▶ Your assignment
Omit the pictures and copy the entries exactly.

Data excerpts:

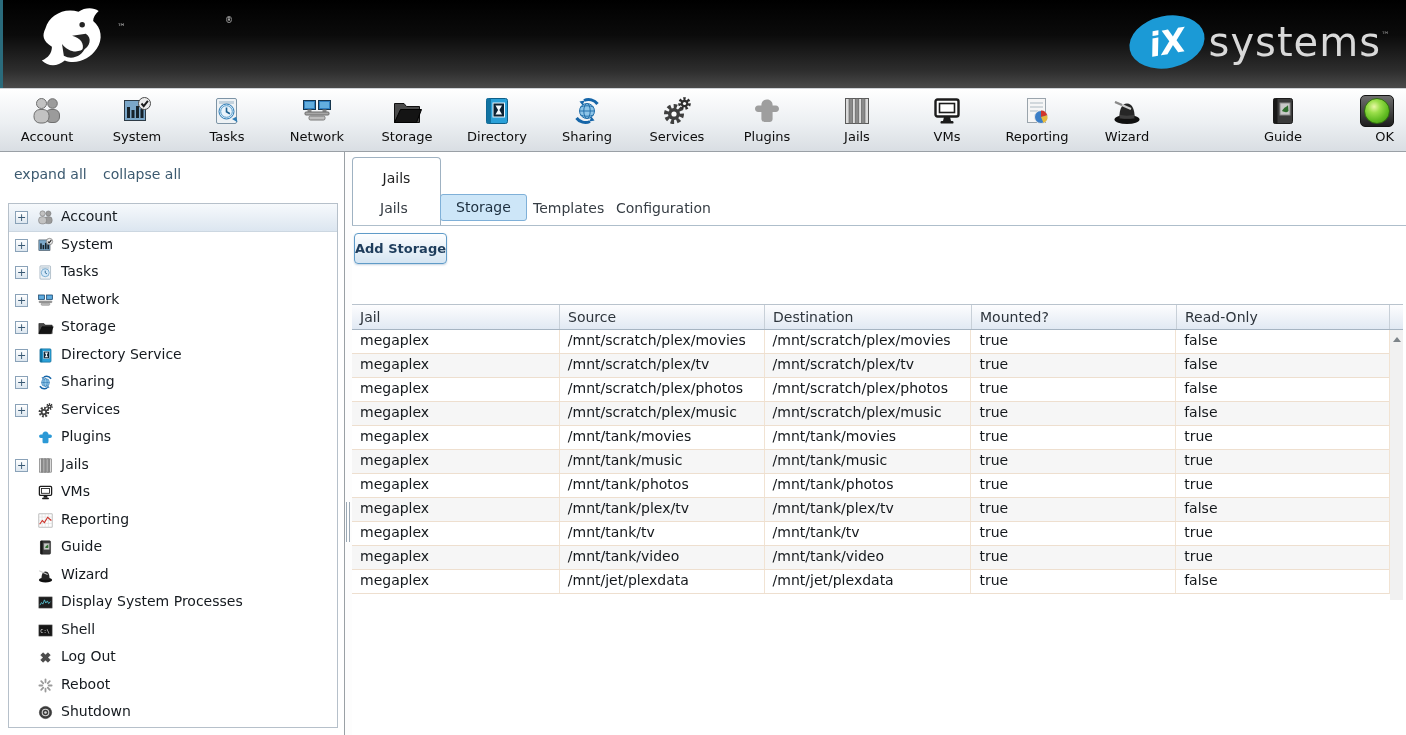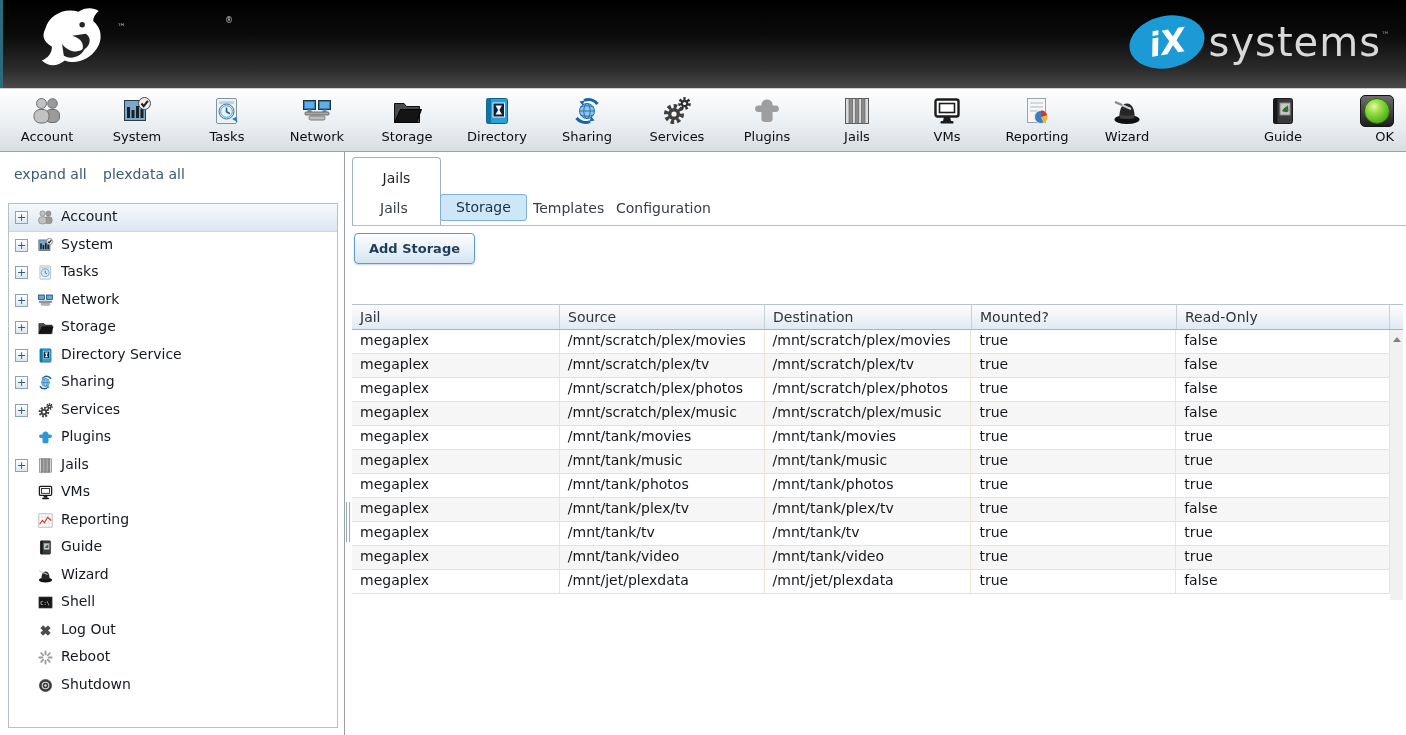--- a/index.html
+++ b/index.html
@@ -65,21 +65,21 @@
   
   .content { position:absolute; left:352px; top:152px; width:1054px; height:583px; background:#fff; }
   .window-tab { position:absolute; left:0; top:5px; width:89px; height:68px; background:#fff;
     border:1px solid #9fb2c2; border-bottom:none; border-radius:4px 4px 0 0; cursor:pointer; }
   .window-tab span { display:block; text-align:center; margin-top:12px; font-size:14px; color:#222; }
   .subtabs { position:absolute; left:0; top:40px; width:1054px; height:33px; }
   .subtab { position:absolute; top:8px; font-size:14px; color:#363d44; cursor:pointer; white-space:nowrap; }
   .subtab.active { top:2px; background:#cde6f8; border:1px solid #7fb0d8; border-radius:3px;
     padding:4px 15px 5px 15px; color:#1c2e3e; }
   .hdivider { position:absolute; left:0; top:73px; width:1054px; border-top:1px solid #aebecb; }
-  .add-btn { position:absolute; left:2px; top:81px; height:31px; padding:0 14px;
+  .add-btn { position:absolute; left:2px; top:81px; height:31px; padding:0 0;
     border:1px solid #5f9bc8; border-radius:4px; background:linear-gradient(#fdfeff,#d5e5f2);
     font-family:inherit; font-size:13px; font-weight:bold; color:#1e3d5c; cursor:pointer;
     box-shadow:0 1px 2px rgba(90,130,170,0.35); }
 
   
   .grid { position:absolute; left:0; top:152px; width:1051px; }
   .grid-header { display:flex; height:26px; background:linear-gradient(#fdfdfe,#e1e9f3);
     border-top:1px solid #b9c3cd; border-bottom:1px solid #a6b4c2; }
   .hcell { font-size:14px; color:#2d343b; padding:4px 0 0 8px; border-right:1px solid #c8d0d8;
     white-space:nowrap; overflow:hidden; cursor:pointer; }
@@ -316,21 +316,21 @@
             <i></i>
           </span>
         </span>
       <span class="tlabel">OK</span>
     </div>
 
   </div>
 
   <div class="sidebar">
     <span class="treelink" style="left:14px">expand all</span>
-    <span class="treelink" style="left:103px">plexdata all</span>
+    <span class="treelink" style="left:103px">collapse all</span>
 
     <div class="nav-panel">
 
       <div class="nav-item selected">
         <span class="expander">+</span>
         <span class="nicon">
           <svg viewBox="0 0 32 32">
               <g stroke="#6f6f6f" stroke-width="1">
                 <circle cx="21.5" cy="8.5" r="4.8" fill="#9b9b9b"></circle>
                 <rect x="14.5" y="14.5" width="14" height="13" rx="5.5" fill="#9b9b9b"></rect>
@@ -502,20 +502,29 @@
         <span class="nicon">
           <svg viewBox="0 0 32 32">
               <ellipse cx="16" cy="24.5" rx="12.5" ry="4.5" fill="#101010"></ellipse>
               <path d="M8.5,24 c-0.5,-9 2,-15.5 7.5,-15.5 5.5,0 8,6.5 7.5,15.5 z" fill="#262626"></path>
               <line x1="4" y1="7" x2="20" y2="14" stroke="#cfcfcf" stroke-width="2"></line>
             </svg>
         </span>
         <span class="nlabel">Wizard</span>
       </div>
 
+      <div class="nav-item">
+        <span class="nicon">
+          <svg viewBox="0 0 32 32">
+              <rect x="3.5" y="5.5" width="25" height="21" fill="#1d1d1d" stroke="#5f5f5f"></rect>
+              <path d="M5.5,21 l3,-5 2.5,3 3,-8 2.5,6 3,-4 2.5,5 3,-3.5" stroke="#59c7d8" stroke-width="1.6" fill="none"></path>
+            </svg>
+        </span>
+        <span class="nlabel">Display System Processes</span>
+      </div>
 
       <div class="nav-item">
         <span class="nicon">
           <svg viewBox="0 0 32 32">
               <rect x="3.5" y="5.5" width="25" height="21" fill="#161616" stroke="#6a6a6a"></rect>
               <text x="6" y="20" font-size="10" fill="#e8e8e8" font-family="DejaVu Sans Mono,monospace">C:\</text>
             </svg>
         </span>
         <span class="nlabel">Shell</span>
       </div>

▶ Solution for this exercise
--- a/index.html
+++ b/index.html
@@ -65,21 +65,21 @@
   
   .content { position:absolute; left:352px; top:152px; width:1054px; height:583px; background:#fff; }
   .window-tab { position:absolute; left:0; top:5px; width:89px; height:68px; background:#fff;
     border:1px solid #9fb2c2; border-bottom:none; border-radius:4px 4px 0 0; cursor:pointer; }
   .window-tab span { display:block; text-align:center; margin-top:12px; font-size:14px; color:#222; }
   .subtabs { position:absolute; left:0; top:40px; width:1054px; height:33px; }
   .subtab { position:absolute; top:8px; font-size:14px; color:#363d44; cursor:pointer; white-space:nowrap; }
   .subtab.active { top:2px; background:#cde6f8; border:1px solid #7fb0d8; border-radius:3px;
     padding:4px 15px 5px 15px; color:#1c2e3e; }
   .hdivider { position:absolute; left:0; top:73px; width:1054px; border-top:1px solid #aebecb; }
-  .add-btn { position:absolute; left:2px; top:81px; height:31px; padding:0 14px;
+  .add-btn { position:absolute; left:2px; top:81px; height:31px; padding:0 0;
     border:1px solid #5f9bc8; border-radius:4px; background:linear-gradient(#fdfeff,#d5e5f2);
     font-family:inherit; font-size:13px; font-weight:bold; color:#1e3d5c; cursor:pointer;
     box-shadow:0 1px 2px rgba(90,130,170,0.35); }
 
   
   .grid { position:absolute; left:0; top:152px; width:1051px; }
   .grid-header { display:flex; height:26px; background:linear-gradient(#fdfdfe,#e1e9f3);
     border-top:1px solid #b9c3cd; border-bottom:1px solid #a6b4c2; }
   .hcell { font-size:14px; color:#2d343b; padding:4px 0 0 8px; border-right:1px solid #c8d0d8;
     white-space:nowrap; overflow:hidden; cursor:pointer; }
@@ -316,21 +316,21 @@
             <i></i>
           </span>
         </span>
       <span class="tlabel">OK</span>
     </div>
 
   </div>
 
   <div class="sidebar">
     <span class="treelink" style="left:14px">expand all</span>
-    <span class="treelink" style="left:103px">plexdata all</span>
+    <span class="treelink" style="left:103px">collapse all</span>
 
     <div class="nav-panel">
 
       <div class="nav-item selected">
         <span class="expander">+</span>
         <span class="nicon">
           <svg viewBox="0 0 32 32">
               <g stroke="#6f6f6f" stroke-width="1">
                 <circle cx="21.5" cy="8.5" r="4.8" fill="#9b9b9b"></circle>
                 <rect x="14.5" y="14.5" width="14" height="13" rx="5.5" fill="#9b9b9b"></rect>
@@ -502,20 +502,29 @@
         <span class="nicon">
           <svg viewBox="0 0 32 32">
               <ellipse cx="16" cy="24.5" rx="12.5" ry="4.5" fill="#101010"></ellipse>
               <path d="M8.5,24 c-0.5,-9 2,-15.5 7.5,-15.5 5.5,0 8,6.5 7.5,15.5 z" fill="#262626"></path>
               <line x1="4" y1="7" x2="20" y2="14" stroke="#cfcfcf" stroke-width="2"></line>
             </svg>
         </span>
         <span class="nlabel">Wizard</span>
       </div>
 
+      <div class="nav-item">
+        <span class="nicon">
+          <svg viewBox="0 0 32 32">
+              <rect x="3.5" y="5.5" width="25" height="21" fill="#1d1d1d" stroke="#5f5f5f"></rect>
+              <path d="M5.5,21 l3,-5 2.5,3 3,-8 2.5,6 3,-4 2.5,5 3,-3.5" stroke="#59c7d8" stroke-width="1.6" fill="none"></path>
+            </svg>
+        </span>
+        <span class="nlabel">Display System Processes</span>
+      </div>
 
       <div class="nav-item">
         <span class="nicon">
           <svg viewBox="0 0 32 32">
               <rect x="3.5" y="5.5" width="25" height="21" fill="#161616" stroke="#6a6a6a"></rect>
               <text x="6" y="20" font-size="10" fill="#e8e8e8" font-family="DejaVu Sans Mono,monospace">C:\</text>
             </svg>
         </span>
         <span class="nlabel">Shell</span>
       </div>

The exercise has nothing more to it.